The old man looks over the sleek, shiny surface of the car and asks, "What kind of car ya' got there, sonny?"

The young man replies, "A Ferrari 575M Maranello. It cost $500,000."

That's a lot of money," replies the old man. "Why does it cost so much?"

"Because this car can do over 200 miles an hour!" states the young man proudly.

The moped rider asks, "Can I take a look inside?"

"Of course," replies the owner.

So, the old man pokes his head in the window and looks around. Leaning back on his moped, the old man says, "That's a pretty nice car, all right!"

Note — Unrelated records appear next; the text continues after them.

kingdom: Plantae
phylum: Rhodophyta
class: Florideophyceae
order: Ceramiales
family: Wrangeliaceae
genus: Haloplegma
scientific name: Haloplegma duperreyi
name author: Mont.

Just then the light changes, so the young guy decides to show the old man what his car can do. He floors it, and within 10 seconds the speedometer reads 170 MPH. Suddenly, he notices a dot in his rear view mirror that seems to be getting closer! He slows down to see what it could be and suddenly, whhhoooossshhh! Something whizzes past, going much faster!

"What on earth could be going faster than my Ferrari?" the young man asks himself. Then, ahead of him, he sees a dot coming toward him. Whoooooosh! It goes by again, heading the opposite direction! And, it looked like the old man on the moped! "Couldn't be," thinks the guy. "How could a moped outrun a Ferrari?" Again, he sees a dot in his rear view mirror! Whooooosh-

BLAMMM! It plows into the back of his car. The young man jumps out. It is the old man!!! The old man is pretty stunned and shaken up.

He runs up to the old man and says, "Is there anything I can do for you?"

The old man groans and replies, "Yes, kindly unhook my suspenders from your side view mirror."